Sue Davenport, of Burlington, will be volunteering out of the Bristol Probate Court. She said she has a legal and sociology background and always wanted to be a foster parent. She said she figured being a volunteer would be just as rewarding.
“I grew up in foster care, and at the age of 12 or 13 one social worker helped me so much that I said at that time ‘I want to do that one day’,” Davenport said during a break from a training session in Waterbury last week.
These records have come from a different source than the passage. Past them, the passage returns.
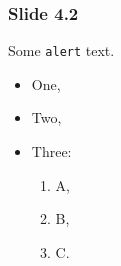 \documentclass{beamer}
\begin{document}
\begin{frame}[fragile]
    \frametitle{Slide 4.2}

    \alert{Some \texttt{alert} text.}

    \begin{itemize}
        \item One,
        \item Two,
        \item Three:
        \begin{enumerate}
            \item A,
            \item B,
            \item C.
        \end{enumerate}
    \end{itemize}
\end{frame}
\end{document}
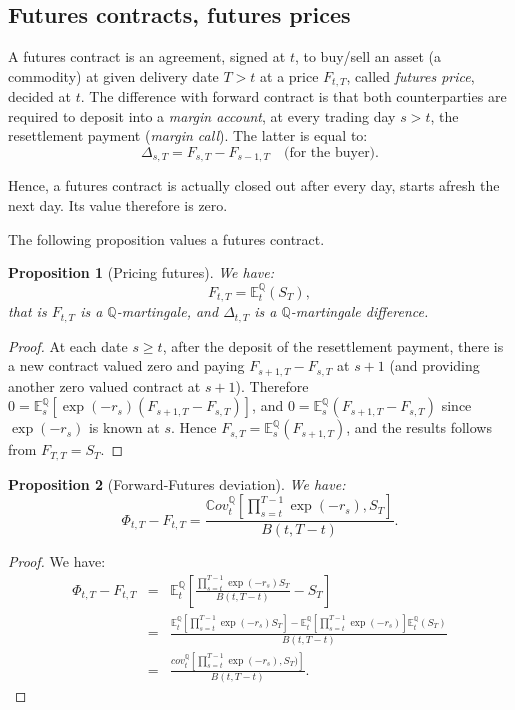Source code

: \documentclass[
  12pt,
]{book}
\newtheorem{proposition}{Proposition}[chapter]
\theoremstyle{definition}
\theoremstyle{definition}
\theoremstyle{definition}
\theoremstyle{definition}
\theoremstyle{remark}
\begin{document}
\hypertarget{FCFPFutures}{%
\subsection{Futures contracts, futures prices}\label{FCFPFutures}}

A futures contract is an agreement, signed at \(t\), to buy/sell an asset (a commodity) at given delivery date \(T>t\) at a price \(F_{t,T}\), called \emph{futures price}, decided at \(t\). The difference with forward contract is that both counterparties are required to deposit into a \emph{margin account}, at every trading day \(s>t\), the resettlement payment (\emph{margin call}). The latter is equal to:
\[
\Delta_{s,T} = F_{s,T} - F_{s-1,T} \quad \mbox{(for the buyer)}.
\]

Hence, a futures contract is actually closed out after every day, starts afresh the next day. Its value therefore is zero.

The following proposition values a futures contract.

\begin{proposition}[Pricing futures]
\protect\hypertarget{prp:future}{}\label{prp:future}We have:
\[
F_{t,T} = \mathbb{E}^{\mathbb{Q}}_t (S_T),
\]
that is \(F_{t,T}\) is a \(\mathbb{Q}\)-martingale, and \(\Delta_{t,T}\) is a \(\mathbb{Q}\)-martingale difference.
\end{proposition}

\begin{proof}
At each date \(s\ge t\), after the deposit of the resettlement payment, there is a new contract valued zero and paying \(F_{s+1,T} - F_{s,T}\) at \(s+1\) (and providing another zero valued contract at \(s+1\)). Therefore \(0 = \mathbb{E}^{\mathbb{Q}}_s [\exp (-r_s) (F_{s+1,T} - F_{s,T})]\), and \(0 = \mathbb{E}^{\mathbb{Q}}_s (F_{s+1,T} - F_{s,T})\) since \(\exp (-r_s)\) is known at \(s\). Hence \(F_{s,T} = \mathbb{E}^{\mathbb{Q}}_s (F_{s+1,T})\), and the results follows from \(F_{T,T} = S_T\).
\end{proof}

\begin{proposition}[Forward-Futures deviation]
\protect\hypertarget{prp:FFdeviation}{}\label{prp:FFdeviation}We have:
\[
\Phi_{t,T} - F_{t,T} = \frac{\mathbb{C}ov^{\mathbb{Q}}_t \left[\prod^{T-1}_{s=t} \exp (-r_s), S_T\right]}{B(t,T-t)}.
\]
\end{proposition}

\begin{proof}
We have:
\begin{eqnarray*}
\Phi_{t,T} - F_{t,T} & = & \mathbb{E}^{\mathbb{Q}}_t \left[\frac{\prod^{T-1}_{s=t} \exp (-r_s) S_T }{B(t,T-t)}- S_T\right] \\
&=& \frac{\mathbb{E}^{\mathbb{Q}}_t \left[\prod^{T-1}_{s=t} \exp (-r_s) S_T\right] - \mathbb{E}^{\mathbb{Q}}_t \left[\prod^{T-1}_{s=t} \exp (-r_s)\right] \mathbb{E}^{\mathbb{Q}}_t (S_T)}{B(t,T-t)} \\
&=&\frac{cov^{\mathbb{Q}}_t \left[\prod^{T-1}_{s=t} \exp (-r_s), S_T)\right]}{B(t,T-t)}. \end{eqnarray*}
\end{proof}
\end{document}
She added she is looking forward to “adding suggestions that are original for a child,” and be able to help compromise with everyone involved in the case.
Clark said volunteers come from all kinds of backgrounds, and are able to offer something different to the agency.
“It’s one of the most rewarding things they (volunteers) will ever do,” Clark said. “When you volunteer, you look back at a case and say ‘this may have not turned out this way if I wasn’t involved’.”
Children in Placement, Clark said, is not a bureaucracy. “Our executive director (Joan Jenkins) is completely committed to serving the needs of our kids, without worrying about who is going to pay for it.”
Both Ciresi and Clark said that the staff and volunteers with Children in Placement invest their time into the lives of the children.
“They’re not just a case,” Ciresi said, adding she got involved in Children in Placement after being a mom in the school system and thinking she couldn’t ever imagine her children going through some of the situations she saw other children go through.
For Clark, her experience working with children in Africa was life-changing, and she said she “knew there was such a need here, and I knew I could help fulfill that need.”